> _SEITENTEXT_

+++

German Finance Minister Wolfgang Schauble | Sean Gallup/Getty Images
Wie Schäuble Spanien vor Strafe rettete
Eine unwahrscheinliche Allianz kämpfte gegen Sanktionen für das Defizitland. Vorne mit dabei: der Bundesfinanzminister.
Unwidersprochen blieb der Tweet von Martin Selmayr, dem Kabinettschef des Kommissionspräsidenten. Die Bundesregierung habe nichts anders gewollt, als dass Spanien und Portugal vor Sanktionen verschont werden mögen: „Alle sind happy, sich hinter der Kommission verstecken zu können“, schrieb Selmayr, und: „Sprechen Sie mal mit den zwei zuständigen Ministern in Berlin.“
Man staunt und wundert sich. Denn die Reaktion des Bundesfinanzministeriums auf die Entscheidung der Kommission war in der Tat äußerst gelassen: „Nachvollziehbar“ seien die Brüsseler Argumente für den Verzicht auf Sanktionen, sagte ein Sprecher.

+++

> _INHALT DES DATENSATZES_

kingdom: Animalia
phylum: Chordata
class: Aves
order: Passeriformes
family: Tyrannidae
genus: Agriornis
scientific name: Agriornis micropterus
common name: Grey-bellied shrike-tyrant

+++

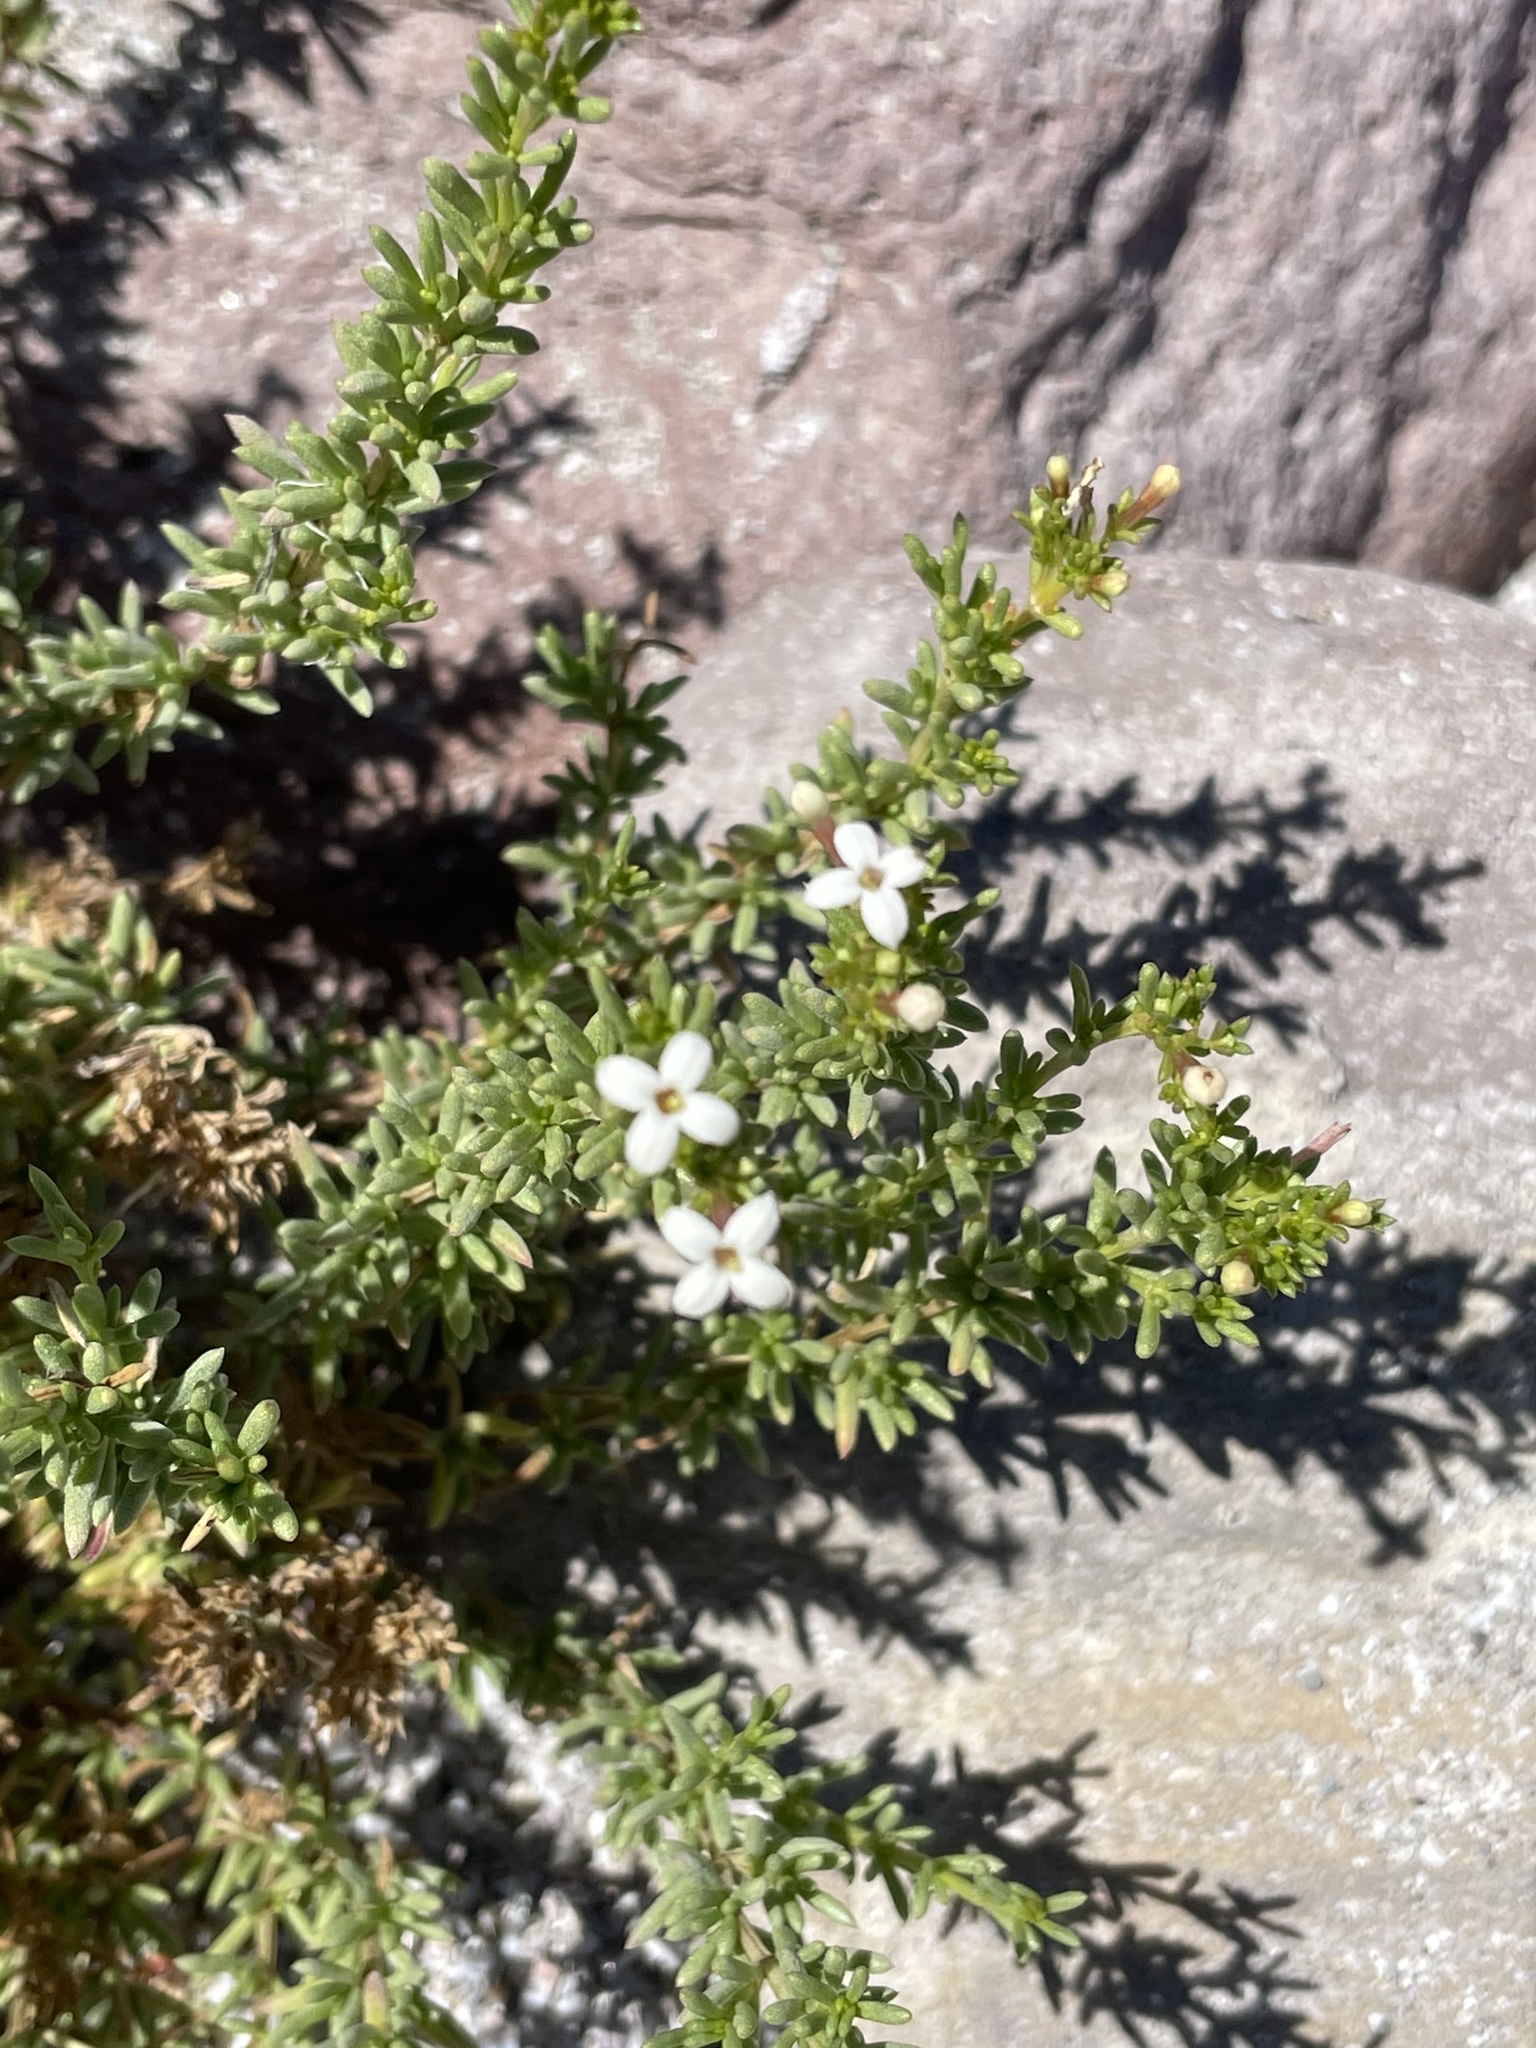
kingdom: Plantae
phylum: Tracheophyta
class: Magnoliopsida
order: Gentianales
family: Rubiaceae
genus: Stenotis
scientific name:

+++

> _ZIEL DER AUFGABE_
Schreiben Sie aus dem Seitentext die Stelle ab, die bei den Worten „German Finance Minister“ beginnt und nach den Worten „dabei: der Bundesfinanzminister.“ endet.

> _DIE ANTWORT_
German Finance Minister Wolfgang Schauble | Sean Gallup/Getty Images
Wie Schäuble Spanien vor Strafe rettete
Eine unwahrscheinliche Allianz kämpfte gegen Sanktionen für das Defizitland. Vorne mit dabei: der Bundesfinanzminister.